GIVEN TASK: Copy the lines of the items below without any change, beginning at the line that contains "locality: Department of" and stopping after the line that contains "scientific name: Leandra crenata". Include both of those lines and nothing outside them.

EXTRACTED DATA:
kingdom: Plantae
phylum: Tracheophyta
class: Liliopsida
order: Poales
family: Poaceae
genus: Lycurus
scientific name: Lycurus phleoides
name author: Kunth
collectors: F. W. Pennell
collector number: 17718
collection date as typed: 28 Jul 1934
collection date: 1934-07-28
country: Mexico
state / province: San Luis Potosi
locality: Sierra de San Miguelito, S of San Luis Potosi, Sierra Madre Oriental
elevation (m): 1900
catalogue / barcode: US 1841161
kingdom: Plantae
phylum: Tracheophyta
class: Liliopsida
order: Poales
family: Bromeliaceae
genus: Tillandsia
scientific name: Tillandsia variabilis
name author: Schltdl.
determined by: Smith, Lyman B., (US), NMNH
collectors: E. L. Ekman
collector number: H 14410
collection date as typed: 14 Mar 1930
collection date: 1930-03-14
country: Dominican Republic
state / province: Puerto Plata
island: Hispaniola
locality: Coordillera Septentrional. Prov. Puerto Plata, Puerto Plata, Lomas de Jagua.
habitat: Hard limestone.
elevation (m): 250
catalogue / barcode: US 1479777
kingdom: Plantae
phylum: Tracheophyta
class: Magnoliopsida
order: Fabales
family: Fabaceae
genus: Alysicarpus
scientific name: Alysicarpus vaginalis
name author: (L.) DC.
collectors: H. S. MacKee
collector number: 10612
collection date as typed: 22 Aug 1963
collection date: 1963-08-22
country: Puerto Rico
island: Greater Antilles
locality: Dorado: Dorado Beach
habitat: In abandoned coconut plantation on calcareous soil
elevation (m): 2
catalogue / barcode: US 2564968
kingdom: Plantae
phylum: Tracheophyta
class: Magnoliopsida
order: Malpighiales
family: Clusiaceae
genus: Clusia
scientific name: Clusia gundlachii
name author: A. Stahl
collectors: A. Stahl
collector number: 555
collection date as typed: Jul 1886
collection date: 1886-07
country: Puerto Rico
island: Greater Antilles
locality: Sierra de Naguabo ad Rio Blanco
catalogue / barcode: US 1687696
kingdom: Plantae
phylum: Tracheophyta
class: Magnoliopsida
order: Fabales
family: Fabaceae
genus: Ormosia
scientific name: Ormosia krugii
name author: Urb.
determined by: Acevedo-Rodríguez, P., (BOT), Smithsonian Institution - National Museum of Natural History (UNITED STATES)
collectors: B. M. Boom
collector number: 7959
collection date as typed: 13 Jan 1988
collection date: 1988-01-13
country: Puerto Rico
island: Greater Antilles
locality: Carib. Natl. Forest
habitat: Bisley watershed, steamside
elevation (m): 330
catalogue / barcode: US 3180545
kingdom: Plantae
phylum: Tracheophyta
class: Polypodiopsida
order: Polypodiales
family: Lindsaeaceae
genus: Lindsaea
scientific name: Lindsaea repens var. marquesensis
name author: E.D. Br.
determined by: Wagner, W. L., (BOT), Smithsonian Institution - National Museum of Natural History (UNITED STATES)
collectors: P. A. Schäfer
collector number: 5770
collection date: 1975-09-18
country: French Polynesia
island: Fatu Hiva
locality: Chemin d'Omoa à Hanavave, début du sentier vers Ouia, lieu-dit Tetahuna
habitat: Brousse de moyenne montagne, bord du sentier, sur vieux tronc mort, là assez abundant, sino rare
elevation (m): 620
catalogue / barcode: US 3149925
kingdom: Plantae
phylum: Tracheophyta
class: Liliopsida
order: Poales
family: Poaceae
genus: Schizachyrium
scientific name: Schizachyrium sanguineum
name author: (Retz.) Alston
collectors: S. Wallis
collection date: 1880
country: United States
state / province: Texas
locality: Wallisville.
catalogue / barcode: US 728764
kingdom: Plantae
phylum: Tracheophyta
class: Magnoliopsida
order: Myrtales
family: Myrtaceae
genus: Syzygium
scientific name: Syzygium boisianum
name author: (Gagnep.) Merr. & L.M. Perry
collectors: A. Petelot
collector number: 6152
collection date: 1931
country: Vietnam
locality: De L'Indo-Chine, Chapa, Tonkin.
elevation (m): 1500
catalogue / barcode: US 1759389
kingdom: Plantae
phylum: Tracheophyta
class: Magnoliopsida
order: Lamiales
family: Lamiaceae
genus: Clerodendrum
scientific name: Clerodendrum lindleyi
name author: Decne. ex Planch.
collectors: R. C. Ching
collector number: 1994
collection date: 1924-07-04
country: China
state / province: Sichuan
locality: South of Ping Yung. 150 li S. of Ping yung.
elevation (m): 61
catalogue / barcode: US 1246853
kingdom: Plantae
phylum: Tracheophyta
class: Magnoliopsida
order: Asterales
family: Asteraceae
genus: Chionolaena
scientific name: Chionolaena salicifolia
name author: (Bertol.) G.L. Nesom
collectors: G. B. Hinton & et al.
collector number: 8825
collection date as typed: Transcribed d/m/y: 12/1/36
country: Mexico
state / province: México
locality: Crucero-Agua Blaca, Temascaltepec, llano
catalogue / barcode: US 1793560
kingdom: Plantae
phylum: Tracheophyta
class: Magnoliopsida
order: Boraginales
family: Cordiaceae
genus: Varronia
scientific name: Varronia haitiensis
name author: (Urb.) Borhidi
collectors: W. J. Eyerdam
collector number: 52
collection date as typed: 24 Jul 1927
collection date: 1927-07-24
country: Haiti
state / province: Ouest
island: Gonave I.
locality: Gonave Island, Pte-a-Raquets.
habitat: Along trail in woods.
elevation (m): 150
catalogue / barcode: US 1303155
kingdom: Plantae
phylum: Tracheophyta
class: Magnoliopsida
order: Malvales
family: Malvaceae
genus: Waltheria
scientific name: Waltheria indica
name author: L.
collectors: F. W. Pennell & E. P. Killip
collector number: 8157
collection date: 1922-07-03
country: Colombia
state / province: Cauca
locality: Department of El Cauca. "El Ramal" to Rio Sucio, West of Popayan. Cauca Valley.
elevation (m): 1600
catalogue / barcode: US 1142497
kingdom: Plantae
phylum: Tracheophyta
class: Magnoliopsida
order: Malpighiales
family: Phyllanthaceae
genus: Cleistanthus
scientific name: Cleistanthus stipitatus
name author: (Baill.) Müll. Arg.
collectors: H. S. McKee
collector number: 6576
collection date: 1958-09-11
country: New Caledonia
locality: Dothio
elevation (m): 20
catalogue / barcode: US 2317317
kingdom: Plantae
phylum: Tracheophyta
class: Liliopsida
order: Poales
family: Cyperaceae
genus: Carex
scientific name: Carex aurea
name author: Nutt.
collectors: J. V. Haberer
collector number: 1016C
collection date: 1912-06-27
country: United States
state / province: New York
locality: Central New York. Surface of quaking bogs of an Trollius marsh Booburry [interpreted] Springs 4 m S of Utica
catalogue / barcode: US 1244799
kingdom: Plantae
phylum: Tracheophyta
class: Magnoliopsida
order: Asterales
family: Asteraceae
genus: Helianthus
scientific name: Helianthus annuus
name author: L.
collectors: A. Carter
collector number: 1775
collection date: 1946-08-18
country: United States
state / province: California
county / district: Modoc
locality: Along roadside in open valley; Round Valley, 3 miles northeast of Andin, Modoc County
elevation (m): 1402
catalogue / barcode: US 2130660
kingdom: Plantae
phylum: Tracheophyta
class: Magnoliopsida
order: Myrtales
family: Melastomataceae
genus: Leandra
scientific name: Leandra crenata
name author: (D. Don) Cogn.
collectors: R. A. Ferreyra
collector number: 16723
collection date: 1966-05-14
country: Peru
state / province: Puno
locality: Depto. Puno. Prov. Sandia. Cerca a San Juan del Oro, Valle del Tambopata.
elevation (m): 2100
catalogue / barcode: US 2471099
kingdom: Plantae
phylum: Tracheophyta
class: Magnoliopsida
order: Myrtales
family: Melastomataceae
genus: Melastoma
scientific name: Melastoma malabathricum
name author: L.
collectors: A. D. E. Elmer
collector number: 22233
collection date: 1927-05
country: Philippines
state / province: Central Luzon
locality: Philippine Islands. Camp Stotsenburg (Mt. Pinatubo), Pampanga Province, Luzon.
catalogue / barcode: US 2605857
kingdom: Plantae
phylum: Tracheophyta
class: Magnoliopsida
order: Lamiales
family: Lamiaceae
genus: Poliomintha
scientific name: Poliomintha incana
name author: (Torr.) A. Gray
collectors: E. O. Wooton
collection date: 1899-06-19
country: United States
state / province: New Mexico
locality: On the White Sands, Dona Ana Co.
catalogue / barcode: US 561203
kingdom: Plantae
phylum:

WORKED ANSWER:
locality: Department of El Cauca. "El Ramal" to Rio Sucio, West of Popayan. Cauca Valley.
elevation (m): 1600
catalogue / barcode: US 1142497
kingdom: Plantae
phylum: Tracheophyta
class: Magnoliopsida
order: Malpighiales
family: Phyllanthaceae
genus: Cleistanthus
scientific name: Cleistanthus stipitatus
name author: (Baill.) Müll. Arg.
collectors: H. S. McKee
collector number: 6576
collection date: 1958-09-11
country: New Caledonia
locality: Dothio
elevation (m): 20
catalogue / barcode: US 2317317
kingdom: Plantae
phylum: Tracheophyta
class: Liliopsida
order: Poales
family: Cyperaceae
genus: Carex
scientific name: Carex aurea
name author: Nutt.
collectors: J. V. Haberer
collector number: 1016C
collection date: 1912-06-27
country: United States
state / province: New York
locality: Central New York. Surface of quaking bogs of an Trollius marsh Booburry [interpreted] Springs 4 m S of Utica
catalogue / barcode: US 1244799
kingdom: Plantae
phylum: Tracheophyta
class: Magnoliopsida
order: Asterales
family: Asteraceae
genus: Helianthus
scientific name: Helianthus annuus
name author: L.
collectors: A. Carter
collector number: 1775
collection date: 1946-08-18
country: United States
state / province: California
county / district: Modoc
locality: Along roadside in open valley; Round Valley, 3 miles northeast of Andin, Modoc County
elevation (m): 1402
catalogue / barcode: US 2130660
kingdom: Plantae
phylum: Tracheophyta
class: Magnoliopsida
order: Myrtales
family: Melastomataceae
genus: Leandra
scientific name: Leandra crenata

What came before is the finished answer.